▶ **Extract**
:::::
Another Monday, another teetering stack of new music goodness — just waiting to be tipped over, then rifled through. Highlights include fresh stuff from Ben Howard, Dr. John and Jethro Tull’s Ian Anderson, as well as as reissues and live dates from the likes of David Sylvian, James Taylor, Jeff Healey, Michael Franks, Stevie Wonder and Tab Benoit. Also new and of interest this week are David Axelrod, Hellectrokuters, Ike Turner, Jared Gold and others.
AND NOW, NEW MUSIC MONDAY FOR THE WEEK OF APRIL 3, 2012 …
Addison Groove – Transistor Rhythm (Pop/Rock)
Bear in Heaven – I Love You It’s Cool (Pop/Rock)
Beegie Adair – Piano Music for Moms: Mother’s Day Music Collection (Jazz)
:::::
In the new music roundup, which genre is listed for Beegie Adair's "Piano Music for Moms: Mother's Day Music Collection"? Answer from the new music roundup alone.
:::::
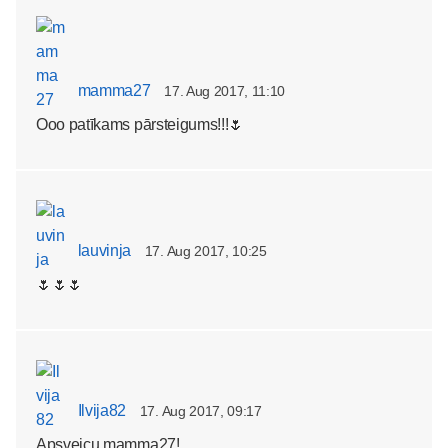
mamma27
17. Aug 2017, 11:10
Ooo patīkams pārsteigums!!!🌷
lauvinja
17. Aug 2017, 10:25
🌷🌷🌷
Ilvija82
17. Aug 2017, 09:17
Apsveicu mamma27!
:::::
▶ **Output**
Jazz